TASK TO CARRY OUT:
Answer with a single number: the count of lines below that hold "shoulder".

INFORMATION PROVIDED:

- - - -

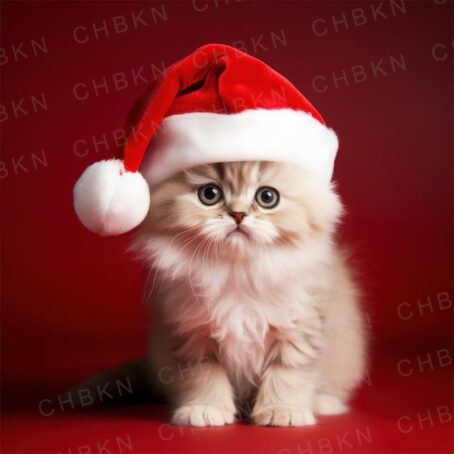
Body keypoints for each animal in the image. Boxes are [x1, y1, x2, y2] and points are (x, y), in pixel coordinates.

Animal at [130, 160, 366, 426]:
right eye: (210, 194)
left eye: (267, 197)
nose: (238, 215)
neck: (238, 273)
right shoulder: (194, 336)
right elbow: (204, 376)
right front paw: (205, 409)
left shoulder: (299, 329)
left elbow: (287, 374)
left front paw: (282, 411)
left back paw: (324, 403)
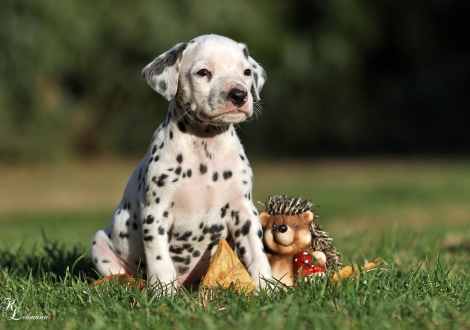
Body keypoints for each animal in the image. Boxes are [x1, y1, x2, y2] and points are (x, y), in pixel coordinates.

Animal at [90, 33, 272, 290]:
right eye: (203, 72)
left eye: (246, 72)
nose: (239, 95)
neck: (205, 146)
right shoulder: (155, 215)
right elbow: (160, 262)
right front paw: (164, 294)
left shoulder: (244, 212)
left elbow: (257, 254)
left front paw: (269, 288)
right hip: (100, 244)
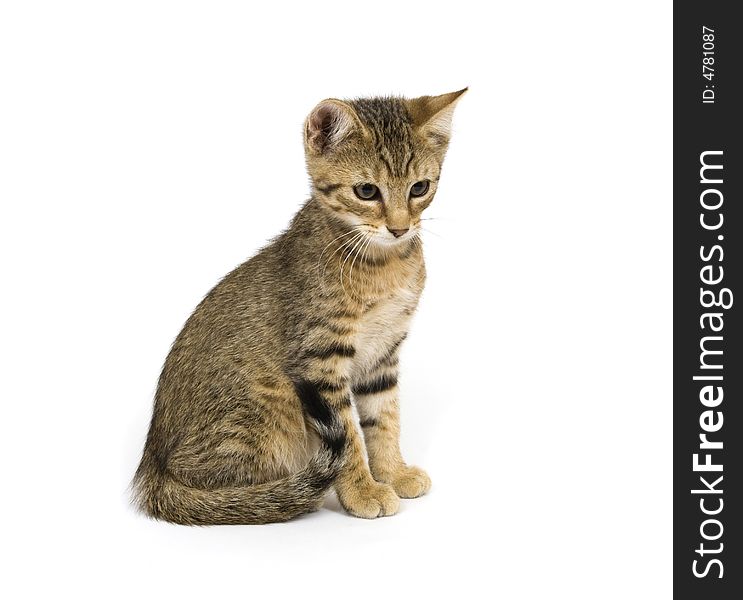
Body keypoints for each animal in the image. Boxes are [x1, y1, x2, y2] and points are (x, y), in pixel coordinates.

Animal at [134, 86, 464, 524]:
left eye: (419, 188)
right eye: (366, 191)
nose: (399, 228)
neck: (383, 264)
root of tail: (150, 466)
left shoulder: (383, 354)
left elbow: (385, 418)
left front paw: (393, 472)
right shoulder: (320, 359)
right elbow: (349, 437)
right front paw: (362, 490)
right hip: (267, 409)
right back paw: (281, 493)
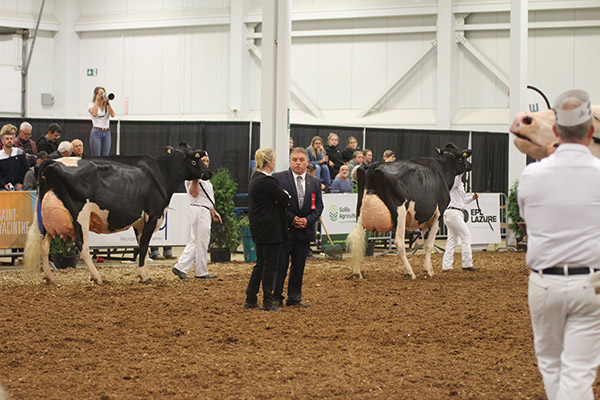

- - - -

EXERCISE SOLUTION:
6